Recorded data Block Start
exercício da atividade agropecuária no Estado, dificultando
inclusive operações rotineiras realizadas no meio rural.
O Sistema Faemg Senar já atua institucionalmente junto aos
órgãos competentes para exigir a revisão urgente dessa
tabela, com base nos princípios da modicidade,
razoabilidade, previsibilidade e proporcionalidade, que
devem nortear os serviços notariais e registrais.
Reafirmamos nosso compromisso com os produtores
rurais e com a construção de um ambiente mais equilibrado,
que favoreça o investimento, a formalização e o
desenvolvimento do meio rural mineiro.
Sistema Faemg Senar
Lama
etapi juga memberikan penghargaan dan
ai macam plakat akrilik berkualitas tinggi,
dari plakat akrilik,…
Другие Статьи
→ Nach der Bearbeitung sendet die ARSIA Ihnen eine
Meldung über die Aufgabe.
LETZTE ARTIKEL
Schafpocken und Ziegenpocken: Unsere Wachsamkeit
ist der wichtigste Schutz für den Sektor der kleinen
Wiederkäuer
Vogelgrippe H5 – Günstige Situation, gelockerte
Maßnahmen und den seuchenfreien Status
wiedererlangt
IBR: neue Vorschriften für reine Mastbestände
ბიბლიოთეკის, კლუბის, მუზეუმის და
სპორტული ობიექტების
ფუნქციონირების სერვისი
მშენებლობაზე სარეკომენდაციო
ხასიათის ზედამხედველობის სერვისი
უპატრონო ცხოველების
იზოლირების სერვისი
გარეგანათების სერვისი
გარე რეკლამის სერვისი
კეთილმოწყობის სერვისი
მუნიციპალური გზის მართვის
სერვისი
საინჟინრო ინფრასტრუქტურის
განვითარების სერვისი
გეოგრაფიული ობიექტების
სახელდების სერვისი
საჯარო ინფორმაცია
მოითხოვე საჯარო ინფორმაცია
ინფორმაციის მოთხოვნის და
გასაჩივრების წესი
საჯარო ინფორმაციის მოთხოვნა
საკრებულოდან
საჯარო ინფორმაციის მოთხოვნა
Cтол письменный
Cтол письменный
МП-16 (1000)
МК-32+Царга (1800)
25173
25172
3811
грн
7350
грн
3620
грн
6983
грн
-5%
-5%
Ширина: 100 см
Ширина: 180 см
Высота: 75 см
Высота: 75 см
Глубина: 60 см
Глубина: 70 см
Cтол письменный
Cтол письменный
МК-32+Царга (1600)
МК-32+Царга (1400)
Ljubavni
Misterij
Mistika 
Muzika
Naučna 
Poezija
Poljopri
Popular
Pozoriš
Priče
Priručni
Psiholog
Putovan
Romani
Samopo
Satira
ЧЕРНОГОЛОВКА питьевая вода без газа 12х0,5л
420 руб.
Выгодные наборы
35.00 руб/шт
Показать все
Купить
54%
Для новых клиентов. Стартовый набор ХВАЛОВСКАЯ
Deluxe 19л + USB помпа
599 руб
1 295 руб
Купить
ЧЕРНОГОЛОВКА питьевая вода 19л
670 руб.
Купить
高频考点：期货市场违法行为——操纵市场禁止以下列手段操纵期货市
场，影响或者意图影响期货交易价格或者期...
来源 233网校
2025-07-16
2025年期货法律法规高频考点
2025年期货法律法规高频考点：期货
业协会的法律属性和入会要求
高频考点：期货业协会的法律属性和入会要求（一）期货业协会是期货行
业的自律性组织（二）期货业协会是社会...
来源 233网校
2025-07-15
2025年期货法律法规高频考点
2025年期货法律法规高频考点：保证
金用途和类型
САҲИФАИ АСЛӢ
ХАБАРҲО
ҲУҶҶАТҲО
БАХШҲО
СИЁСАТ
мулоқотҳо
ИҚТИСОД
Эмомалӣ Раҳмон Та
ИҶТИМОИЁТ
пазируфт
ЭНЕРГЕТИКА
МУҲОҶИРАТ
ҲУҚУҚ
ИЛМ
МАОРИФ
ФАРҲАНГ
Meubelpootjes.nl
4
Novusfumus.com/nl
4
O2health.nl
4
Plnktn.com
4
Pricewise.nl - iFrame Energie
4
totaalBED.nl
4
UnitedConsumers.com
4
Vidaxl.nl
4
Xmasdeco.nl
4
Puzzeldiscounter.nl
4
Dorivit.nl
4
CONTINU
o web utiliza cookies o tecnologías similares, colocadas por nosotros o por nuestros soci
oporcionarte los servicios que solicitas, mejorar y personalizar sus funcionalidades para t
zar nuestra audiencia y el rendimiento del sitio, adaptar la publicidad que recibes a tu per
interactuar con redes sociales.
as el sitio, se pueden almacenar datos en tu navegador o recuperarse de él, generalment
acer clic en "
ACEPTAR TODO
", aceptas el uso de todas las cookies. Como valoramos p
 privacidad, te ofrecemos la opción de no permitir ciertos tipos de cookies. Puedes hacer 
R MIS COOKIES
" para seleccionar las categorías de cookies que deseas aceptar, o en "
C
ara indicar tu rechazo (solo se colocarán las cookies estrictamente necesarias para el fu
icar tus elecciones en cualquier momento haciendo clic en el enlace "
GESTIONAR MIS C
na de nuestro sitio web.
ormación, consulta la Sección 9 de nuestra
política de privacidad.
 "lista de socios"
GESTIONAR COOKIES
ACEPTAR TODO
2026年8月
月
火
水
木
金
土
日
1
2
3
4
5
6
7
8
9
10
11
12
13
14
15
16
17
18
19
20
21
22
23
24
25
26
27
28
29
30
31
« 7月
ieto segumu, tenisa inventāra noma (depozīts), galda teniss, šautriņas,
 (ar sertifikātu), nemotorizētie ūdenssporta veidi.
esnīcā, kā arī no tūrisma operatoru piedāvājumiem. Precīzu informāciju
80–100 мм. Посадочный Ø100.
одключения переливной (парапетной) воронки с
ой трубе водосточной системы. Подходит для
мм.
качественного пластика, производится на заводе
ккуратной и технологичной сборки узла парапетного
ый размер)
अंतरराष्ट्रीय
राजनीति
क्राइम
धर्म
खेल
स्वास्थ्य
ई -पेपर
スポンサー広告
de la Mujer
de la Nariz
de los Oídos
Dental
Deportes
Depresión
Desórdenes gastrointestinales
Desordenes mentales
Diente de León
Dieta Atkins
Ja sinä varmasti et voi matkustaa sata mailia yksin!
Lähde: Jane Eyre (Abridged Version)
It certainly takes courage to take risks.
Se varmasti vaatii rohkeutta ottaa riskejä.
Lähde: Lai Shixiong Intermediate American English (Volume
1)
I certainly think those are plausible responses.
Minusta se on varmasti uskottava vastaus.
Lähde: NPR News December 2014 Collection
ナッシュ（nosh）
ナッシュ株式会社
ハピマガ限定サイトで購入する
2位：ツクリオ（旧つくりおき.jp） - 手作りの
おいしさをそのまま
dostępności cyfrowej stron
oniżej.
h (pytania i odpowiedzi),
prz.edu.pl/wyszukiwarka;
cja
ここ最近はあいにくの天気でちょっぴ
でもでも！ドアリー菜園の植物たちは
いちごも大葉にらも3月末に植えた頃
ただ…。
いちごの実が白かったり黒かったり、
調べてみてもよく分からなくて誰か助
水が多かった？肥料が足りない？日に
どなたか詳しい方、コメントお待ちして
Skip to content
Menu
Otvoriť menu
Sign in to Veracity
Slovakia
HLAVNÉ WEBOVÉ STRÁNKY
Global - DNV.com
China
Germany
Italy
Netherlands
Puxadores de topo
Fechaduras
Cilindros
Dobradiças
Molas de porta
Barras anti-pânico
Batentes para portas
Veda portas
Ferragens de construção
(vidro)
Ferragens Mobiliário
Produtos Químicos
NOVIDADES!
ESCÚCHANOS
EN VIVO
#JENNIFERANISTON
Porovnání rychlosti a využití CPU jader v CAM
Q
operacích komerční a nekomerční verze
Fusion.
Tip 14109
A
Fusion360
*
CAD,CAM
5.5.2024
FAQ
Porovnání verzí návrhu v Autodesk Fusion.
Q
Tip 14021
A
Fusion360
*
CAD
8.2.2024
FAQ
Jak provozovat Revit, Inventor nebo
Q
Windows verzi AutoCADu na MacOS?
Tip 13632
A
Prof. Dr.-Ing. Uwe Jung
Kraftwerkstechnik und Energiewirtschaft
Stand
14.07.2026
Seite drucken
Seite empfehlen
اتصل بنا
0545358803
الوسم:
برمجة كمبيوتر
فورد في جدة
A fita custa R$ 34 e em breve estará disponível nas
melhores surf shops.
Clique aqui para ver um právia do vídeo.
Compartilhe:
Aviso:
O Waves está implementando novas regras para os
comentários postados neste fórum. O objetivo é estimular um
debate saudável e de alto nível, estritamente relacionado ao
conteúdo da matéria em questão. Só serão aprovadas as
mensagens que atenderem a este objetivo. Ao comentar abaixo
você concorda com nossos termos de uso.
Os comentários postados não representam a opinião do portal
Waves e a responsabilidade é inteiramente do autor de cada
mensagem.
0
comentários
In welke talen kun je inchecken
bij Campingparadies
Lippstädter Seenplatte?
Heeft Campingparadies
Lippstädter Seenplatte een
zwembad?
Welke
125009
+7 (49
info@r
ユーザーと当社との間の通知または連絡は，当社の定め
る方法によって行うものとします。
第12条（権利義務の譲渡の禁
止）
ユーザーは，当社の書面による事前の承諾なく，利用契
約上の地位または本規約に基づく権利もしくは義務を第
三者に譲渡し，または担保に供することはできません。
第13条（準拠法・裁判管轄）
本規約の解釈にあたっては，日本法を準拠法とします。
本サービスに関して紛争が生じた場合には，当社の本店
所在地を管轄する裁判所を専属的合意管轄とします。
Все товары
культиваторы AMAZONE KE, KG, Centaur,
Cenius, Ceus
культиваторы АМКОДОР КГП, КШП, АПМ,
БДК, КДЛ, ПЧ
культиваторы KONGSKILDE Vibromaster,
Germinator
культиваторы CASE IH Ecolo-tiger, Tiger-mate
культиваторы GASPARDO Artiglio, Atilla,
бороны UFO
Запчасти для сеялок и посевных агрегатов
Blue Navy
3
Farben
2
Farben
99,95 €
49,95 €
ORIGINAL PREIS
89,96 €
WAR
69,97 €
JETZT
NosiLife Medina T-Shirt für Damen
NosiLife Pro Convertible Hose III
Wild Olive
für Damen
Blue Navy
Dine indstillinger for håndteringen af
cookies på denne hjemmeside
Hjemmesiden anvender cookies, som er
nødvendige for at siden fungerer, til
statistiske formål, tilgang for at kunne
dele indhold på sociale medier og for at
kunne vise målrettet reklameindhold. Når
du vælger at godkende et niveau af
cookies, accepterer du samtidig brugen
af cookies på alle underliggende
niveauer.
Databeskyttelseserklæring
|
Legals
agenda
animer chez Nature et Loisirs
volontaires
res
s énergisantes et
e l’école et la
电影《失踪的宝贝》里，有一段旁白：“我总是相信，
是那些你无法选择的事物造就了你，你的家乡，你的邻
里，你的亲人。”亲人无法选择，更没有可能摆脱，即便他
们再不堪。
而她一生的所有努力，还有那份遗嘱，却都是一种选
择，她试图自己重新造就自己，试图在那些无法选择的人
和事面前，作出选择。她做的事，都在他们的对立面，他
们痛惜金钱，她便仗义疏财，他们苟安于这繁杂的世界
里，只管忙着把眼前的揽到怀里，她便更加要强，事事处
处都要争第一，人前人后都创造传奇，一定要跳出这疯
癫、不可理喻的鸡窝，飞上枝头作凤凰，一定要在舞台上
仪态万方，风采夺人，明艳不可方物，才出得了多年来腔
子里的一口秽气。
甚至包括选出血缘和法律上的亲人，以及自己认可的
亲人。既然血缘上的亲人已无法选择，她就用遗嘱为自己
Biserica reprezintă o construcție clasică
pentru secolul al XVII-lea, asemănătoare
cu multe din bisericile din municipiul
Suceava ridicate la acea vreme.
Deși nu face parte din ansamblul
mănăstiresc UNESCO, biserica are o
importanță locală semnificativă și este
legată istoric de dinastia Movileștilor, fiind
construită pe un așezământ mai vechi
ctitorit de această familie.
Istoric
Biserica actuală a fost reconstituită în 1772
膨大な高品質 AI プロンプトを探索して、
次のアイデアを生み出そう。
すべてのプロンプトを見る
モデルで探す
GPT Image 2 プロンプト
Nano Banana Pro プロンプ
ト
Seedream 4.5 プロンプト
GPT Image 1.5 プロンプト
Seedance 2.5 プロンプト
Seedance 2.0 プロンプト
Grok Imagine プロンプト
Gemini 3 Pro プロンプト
Recorded data Block End
• _Aim of the exercise_: Take from the material above the lines running from the one with "O Sistema Faemg" through the one with "Wiederkäuer", and repeat them exactly, with nothing else.

• _Solution_:
O Sistema Faemg Senar já atua institucionalmente junto aos
órgãos competentes para exigir a revisão urgente dessa
tabela, com base nos princípios da modicidade,
razoabilidade, previsibilidade e proporcionalidade, que
devem nortear os serviços notariais e registrais.
Reafirmamos nosso compromisso com os produtores
rurais e com a construção de um ambiente mais equilibrado,
que favoreça o investimento, a formalização e o
desenvolvimento do meio rural mineiro.
Sistema Faemg Senar
Lama
etapi juga memberikan penghargaan dan
ai macam plakat akrilik berkualitas tinggi,
dari plakat akrilik,…
Другие Статьи
→ Nach der Bearbeitung sendet die ARSIA Ihnen eine
Meldung über die Aufgabe.
LETZTE ARTIKEL
Schafpocken und Ziegenpocken: Unsere Wachsamkeit
ist der wichtigste Schutz für den Sektor der kleinen
Wiederkäuer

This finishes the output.